Really raises the ethical issues of what he calls the 'new negative eugenics,' using genetic testing to determine whether a pregnancy should be brought to term. Fewer families would have children with common birth defects, but with no discernible effect on the gene pool, as most of those unborn would not have reproduced anyway. It would give a new meaning to sex. And what if genetics allows people to choose the sex of their children—or their physical or mental abilities—aborting those who do not meet the new standards. "As the diagnoses of genetic disorders are made ever earlier, physicians are able to alert parents about high recurrence risks in subsequent pregnancies," he writes. "For that reason, we can expect that there will be, over time, dramatically fewer families into which a second affected child with a serious genetic disorder is born."

". Vast increases in our understanding of the role genes play in health and disease, and in our ability to acquire and process such information about the risks faced by couples, or about fetuses conceived by them, will have a frightening impact on how we think about human reproduction," he writes.

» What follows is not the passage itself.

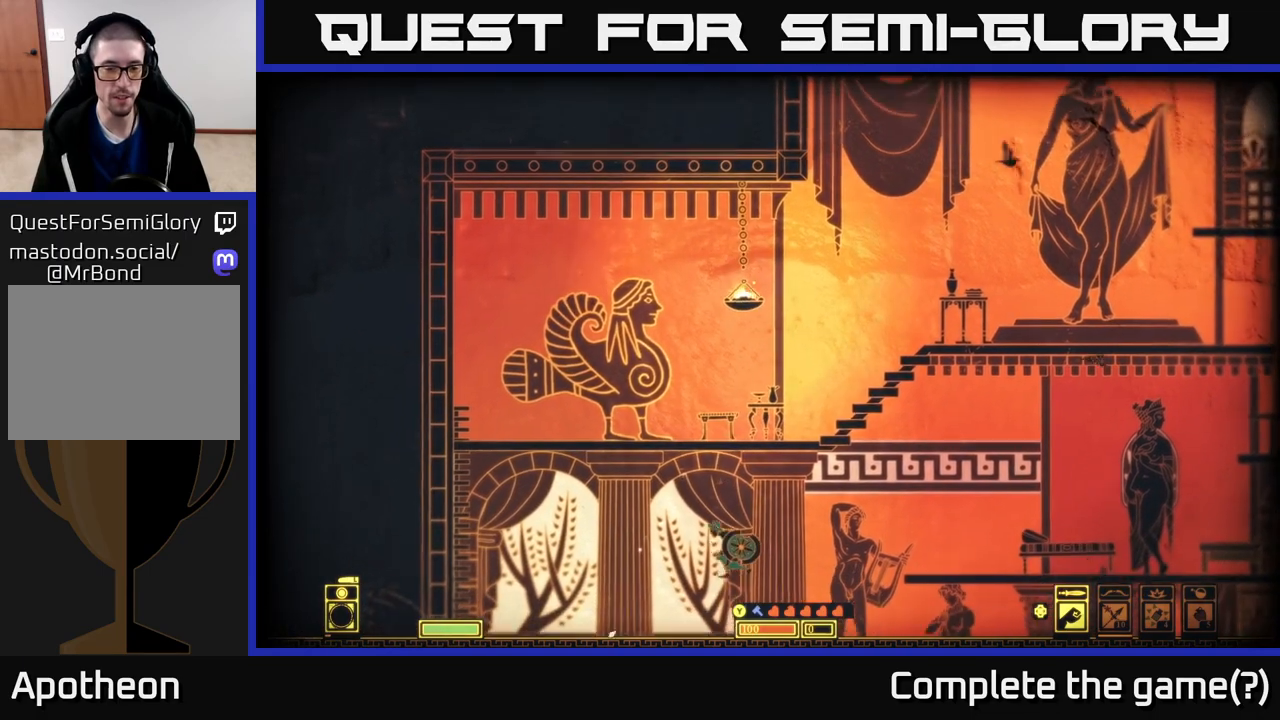
{"buttons": [], "left_stick": "center", "right_stick": "center", "events": [[50, "left_stick", "center"]]}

Reilly raises far more questions than he deigns to answer. He is no ideologue, which in some ways makes the book more valuable. Perhaps as a result, his book is a good place to start learning about that impact.

Joel N. Shurkin is the senior editor of HopkinsHealth in the Office of Consumer Health Information at the Johns Hopkins School of Medicine, and the author of nine books on science and the history of science.

Reilly, Philip R. Abraham Lincoln's DNA, and Other Adventures in Genetics. Cold Spring Harbor Laboratory Press, Cold Spring Harbor, NY, 2000.